__Data to process__:
☆ ☆ ☆ ☆ ☆ ☆ ☆

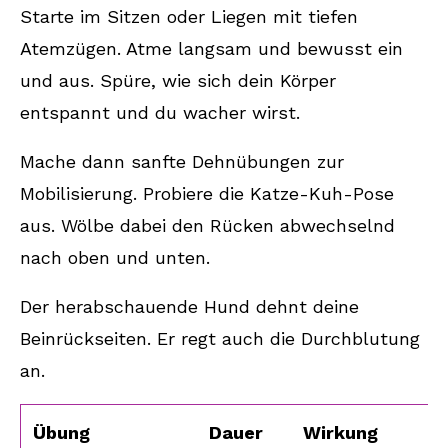
Starte im Sitzen oder Liegen mit tiefen
Atemzügen. Atme langsam und bewusst ein
und aus. Spüre, wie sich dein Körper
entspannt und du wacher wirst.
Mache dann sanfte Dehnübungen zur
Mobilisierung. Probiere die Katze-Kuh-Pose
aus. Wölbe dabei den Rücken abwechselnd
nach oben und unten.
Der herabschauende Hund dehnt deine
Beinrückseiten. Er regt auch die Durchblutung
an.
Übung
Dauer
Wirkung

☆ ☆ ☆ ☆ ☆ ☆ ☆

__Problem description__:
Word for word, repeat each line of the records, and leave every image out.

__Task response__:
Starte im Sitzen oder Liegen mit tiefen
Atemzügen. Atme langsam und bewusst ein
und aus. Spüre, wie sich dein Körper
entspannt und du wacher wirst.
Mache dann sanfte Dehnübungen zur
Mobilisierung. Probiere die Katze-Kuh-Pose
aus. Wölbe dabei den Rücken abwechselnd
nach oben und unten.
Der herabschauende Hund dehnt deine
Beinrückseiten. Er regt auch die Durchblutung
an.
Übung
Dauer
Wirkung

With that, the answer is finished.